Adiós a Berlín se publicó en 1939, cuando la ilusión de la paz ya se había disipado. La excelente adaptación cinematográfica de Bob Fosse (Cabaret, 1972) le proporcionó una segunda vida a una obra que ya disfrutaba del reconocimiento reservado a los clásicos. La escena de la cervecería al aire libre, cuando un miembro de las Juventudes Hitlerianas lograba enardecer a todos los feligreses, anunciando con una hermosa canción que el mañana pertenecía a la Nueva Alemania, se ha convertido en un símbolo de la seducción totalitaria.
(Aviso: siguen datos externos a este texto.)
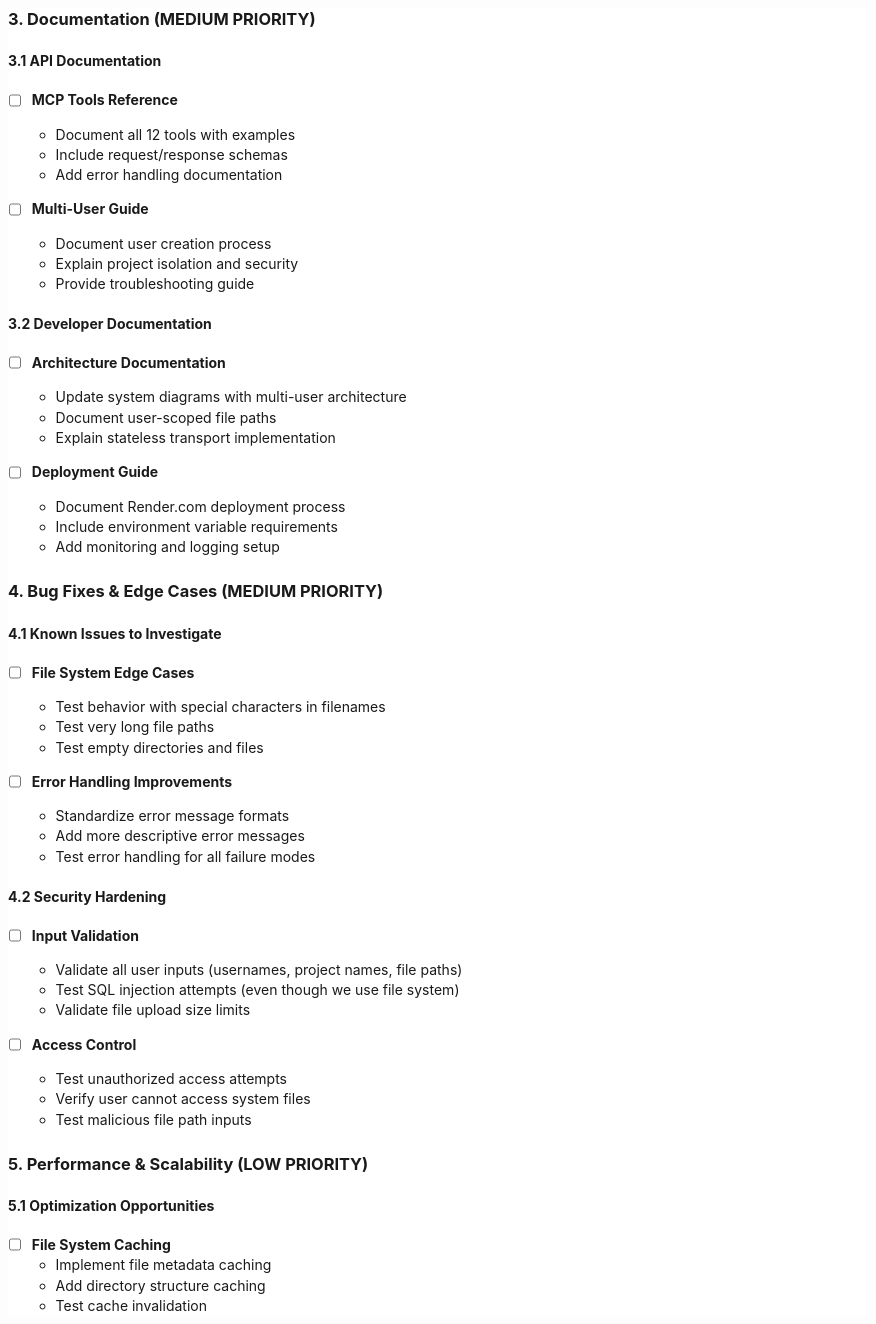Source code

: ### 3. Documentation (MEDIUM PRIORITY)

#### 3.1 API Documentation
- [ ] **MCP Tools Reference**
  - Document all 12 tools with examples
  - Include request/response schemas
  - Add error handling documentation

- [ ] **Multi-User Guide**
  - Document user creation process
  - Explain project isolation and security
  - Provide troubleshooting guide

#### 3.2 Developer Documentation
- [ ] **Architecture Documentation**
  - Update system diagrams with multi-user architecture
  - Document user-scoped file paths
  - Explain stateless transport implementation

- [ ] **Deployment Guide**
  - Document Render.com deployment process
  - Include environment variable requirements
  - Add monitoring and logging setup

### 4. Bug Fixes & Edge Cases (MEDIUM PRIORITY)

#### 4.1 Known Issues to Investigate
- [ ] **File System Edge Cases**
  - Test behavior with special characters in filenames
  - Test very long file paths
  - Test empty directories and files

- [ ] **Error Handling Improvements**
  - Standardize error message formats
  - Add more descriptive error messages
  - Test error handling for all failure modes

#### 4.2 Security Hardening
- [ ] **Input Validation**
  - Validate all user inputs (usernames, project names, file paths)
  - Test SQL injection attempts (even though we use file system)
  - Validate file upload size limits

- [ ] **Access Control**
  - Test unauthorized access attempts
  - Verify user cannot access system files
  - Test malicious file path inputs

### 5. Performance & Scalability (LOW PRIORITY)

#### 5.1 Optimization Opportunities
- [ ] **File System Caching**
  - Implement file metadata caching
  - Add directory structure caching
  - Test cache invalidation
Los totalitarismos movilizan las emociones primarias, con banderas y consignas que apelan al corazón y no a la razón, pero su poder de fascinación suele producir una cosecha de infortunio, diezmando a generaciones enteras. ¿Por qué es un clásico Adiós a Berlín? ¿Puede aplicarse la famosa definición de Borges, según el cual llamamos clásicos a los libros que nos producen «un previo fervor» y «una misteriosa lealtad»? Admiro a Borges, pero esas categorías pertenecen a la teología y no a la crítica literaria. La lealtad no existe en literatura y el fervor debe ser sometido al criterio de excelencia. No es descabellado afirmar que Adiós a Berlín es un clásico por su prosa limpia y su equilibrio interno, dos virtudes que le permiten urdir personajes humanísimos y reproducir la atmósfera de una ciudad que sirvió de taller y de referencia a las vanguardias históricas. Pensar que doce años de nazismo fueron suficientes para reducir a ruinas este espacio de libertad e ingenio produce desolación, pero la intención de Isherwood no es incitar a la desesperanza. En las últimas páginas, Hitler ya ha realizado su sueño de conquistar el Estado. La tortura y la ignominia reinan en Alemania, pero la tibieza del sol en el rostro invita a sonreír y a celebrar la vida. Quizás una de las virtudes de los clásicos es que, sin negar la existencia de lo trágico e injusto, nos ayudan a conservar la esperanza y el deseo de vivir, aunque sólo sea para leer una página más. Me temo que mi razonamiento es pura teología. Tal vez Borges tenía razón y la literatura es una cuestión de fe. No creo que a Isherwood, con su profunda y peculiar espiritualidad, le hubiera molestado esta observación.

Rafael Narbona es escritor y crítico literario. Es autor de Miedo de ser dos (Madrid, Minobitia, 2013).